● Excerpted passage:
====

[time-nuts] Determination of the placement of the first pps

J. Forster jfor at quikus.com
Mon Jan 23 17:45:30 UTC 2012


The fundamental problem is our system of units is not defined rationally.
What is universal about a meter or a second or a kilogram? Nothing!

If you were suddenly transported elsewhere in the universe bareassed,
could you replicate the standards we use?

If you lived on another planet, perhaps Klingon, would the second make any
sense?

This problem was faced maybe 50 years ago by the SETI folks. How do you
know what frequency an ET might be transmitting on? 1.000000000 GHz? And
if their unit of time is different, what then?

The only purpose of a transite instrument is to determine the relationship
between two, essentially arbitrary, and essentially unrelated time scales.

====

● Supplied entries:
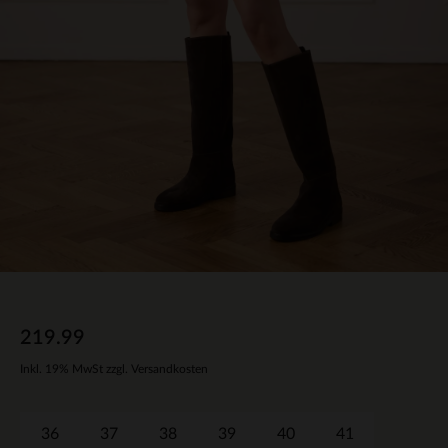
219.99
Inkl. 19% MwSt zzgl. Versandkosten
36
37
38
39
40
41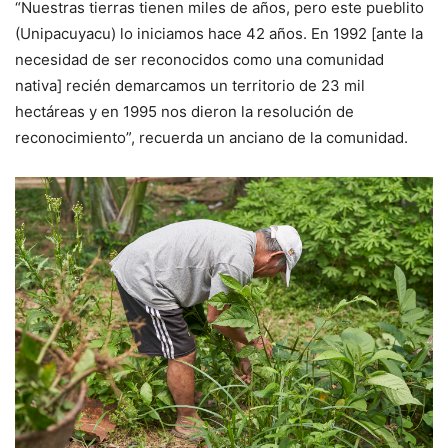
“Nuestras tierras tienen miles de años, pero este pueblito
(Unipacuyacu) lo iniciamos hace 42 años. En 1992 [ante la
necesidad de ser reconocidos como una comunidad
nativa] recién demarcamos un territorio de 23 mil
hectáreas y en 1995 nos dieron la resolución de
reconocimiento”, recuerda un anciano de la comunidad.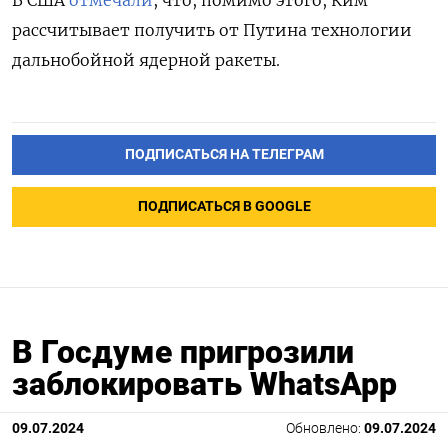
В США
отмечали
, что, помимо этого, Ким
рассчитывает получить от Путина технологии
дальнобойной ядерной ракеты.
ПОДПИСАТЬСЯ НА ТЕЛЕГРАМ
ПОДПИСАТЬСЯ В GOOGLE
В Госдуме пригрозили
заблокировать WhatsApp
09.07.2024
Обновлено:
09.07.2024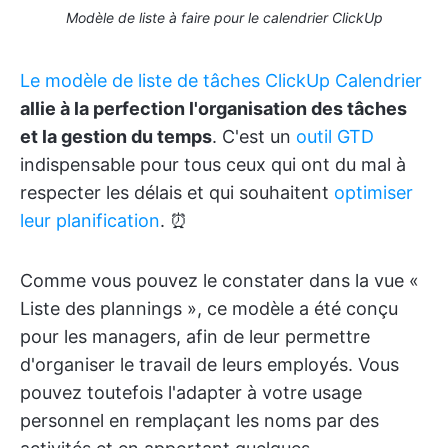
Modèle de liste à faire pour le calendrier ClickUp
Le modèle de liste de tâches ClickUp Calendrier
allie à la perfection l'organisation des tâches
et la gestion du temps
. C'est un
outil GTD
indispensable pour tous ceux qui ont du mal à
respecter les délais et qui souhaitent
optimiser
leur planification
. ⏰
Comme vous pouvez le constater dans la vue «
Liste des plannings », ce modèle a été conçu
pour les managers, afin de leur permettre
d'organiser le travail de leurs employés. Vous
pouvez toutefois l'adapter à votre usage
personnel en remplaçant les noms par des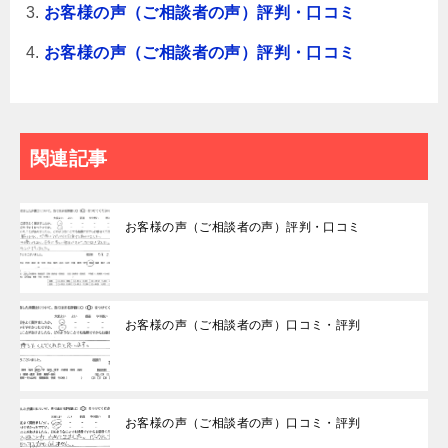
お客様の声（ご相談者の声）評判・口コミ
お客様の声（ご相談者の声）評判・口コミ
関連記事
お客様の声（ご相談者の声）評判・口コミ
お客様の声（ご相談者の声）口コミ・評判
お客様の声（ご相談者の声）口コミ・評判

====

● What is needed: In the time-nuts mailing list post, which group does the writer say faced this problem about 50 years ago?

● Solution to this exercise: The SETI folks.